Sunday, August 18, 2013

Breaking the r / U / LE / s


 Raygun Magazine designed by David Carson

I have been thinking quite a bit about the "rules" of design and when I choose to break them. The "rules" make sense to me – following the grid – paying attention to balance with regard to scale and space. But when do I get to B-R-E-A-K the rules?

Knowing when to break the rules in design is as important as knowing the rules. One of my favorite designers is David Carson. I have reflected on the pure genius of his punk/grunge, groundbreaking design of Raygun magazine. Carson broke all the rules. 

If you have ever seen his TED talk he makes fun of the fact that his copy is often illegible and he happily claims to have a degree in sociology rather than design. He sees the world around him and interprets is differently from the rest of us and it all works. It works, because it defies your expectations. It works, because it makes your brain decipher the visual code. It works, because you remember it. It ALL works.

Carson didn't break the design rules because he was being rebellious, although there was a little of that I'm sure. He broke the rules because his design sense was telling him to. He was designing in the surf/sport industry and his audience had short attention spans and a lot of physical energy. If you think about his work it often has the sense of catching something as you pass by in a speeding car. The words would fly off the page, unfinished or difficult to read. There was a new energy to the work.

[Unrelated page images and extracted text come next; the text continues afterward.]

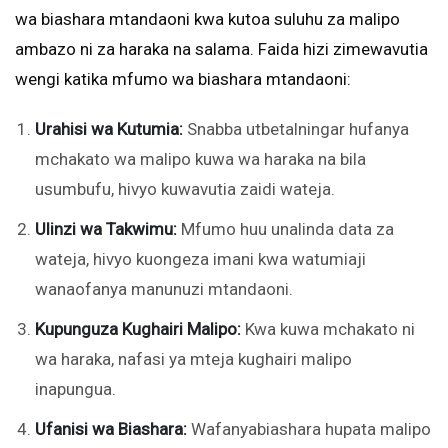
wa biashara mtandaoni kwa kutoa suluhu za malipo
ambazo ni za haraka na salama. Faida hizi zimewavutia
wengi katika mfumo wa biashara mtandaoni:
Urahisi wa Kutumia:
Snabba utbetalningar hufanya
mchakato wa malipo kuwa wa haraka na bila
usumbufu, hivyo kuwavutia zaidi wateja.
Ulinzi wa Takwimu:
Mfumo huu unalinda data za
wateja, hivyo kuongeza imani kwa watumiaji
wanaofanya manunuzi mtandaoni.
Kupunguza Kughairi Malipo:
Kwa kuwa mchakato ni
wa haraka, nafasi ya mteja kughairi malipo
inapungua.
Ufanisi wa Biashara:
Wafanyabiashara hupata malipo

David Carson has been widely emulated by other designers, with distressed design and broken typography but when Carson did it his "rule breaking" design came from an internal place. He was having fun and using "whatever he had around the house." His xerox machine, photos from surfing trips or roadside advertising, emulating the dilapidated textures of the strange little surf towns he had visited. It was all present in his typography and photo manipulation. His design came from a personal place – that's how he knew when to break the rules, he had seen it done in real life and found the beauty in it.

I think about this and realize that if I follow the rules to a "T", I am doing what feels right for my subject and my audience. Of course my ego wants to create bone-ratteling, jaw-dropping, ground-breaking new work but if I were to pursue that as a goal I would fail miserably. So I listen to the little voice in my head and I play.

The first two issues of 3.1 Venice magazine have surprised me with regard to the final design. I thought that given my head I would, like a wild horse, run through the field, jump the fence, and stray wayyyyy out into the world of design. But I did not. Instead I went back to basics and applied restraint and discipline to my work. Balance became incredibly important. Flow. Keeping the reader engaged without tricks. My subject was the beach community of Venice, California and we are known for having one of the widest expanses of beach in Los Angeles.

Venice is a balance of congestion that ends on the edge of Pacific Ocean with expanses of blue sky, blue water, and beige sand. The magazine design reflected my internal feeling about the city. The expectation would have been to create a jumbled, crazy quilt design of graffiti art, wild color, and density but for me that is a design element, not the infrastructure of what Venice feels like. If you don't believe me just look at the large numbers of minimalist painters and architects that live here – obviously we are all picking up the same vibe.

Back to the rules – as designers we have favorite, "go-to" fonts, colors, layouts, and tricks. But what about that one new thing you have always wanted to try? When do you try it? I have one firm rule about breaking rules, if you are consciously deciding to do a design a certain way BECAUSE it breaks the rules... you have failed. If you are playing and experimenting and a happy "design accident" happens, be strong and roll with it. You just broke the rules and it didn't hurt a bit.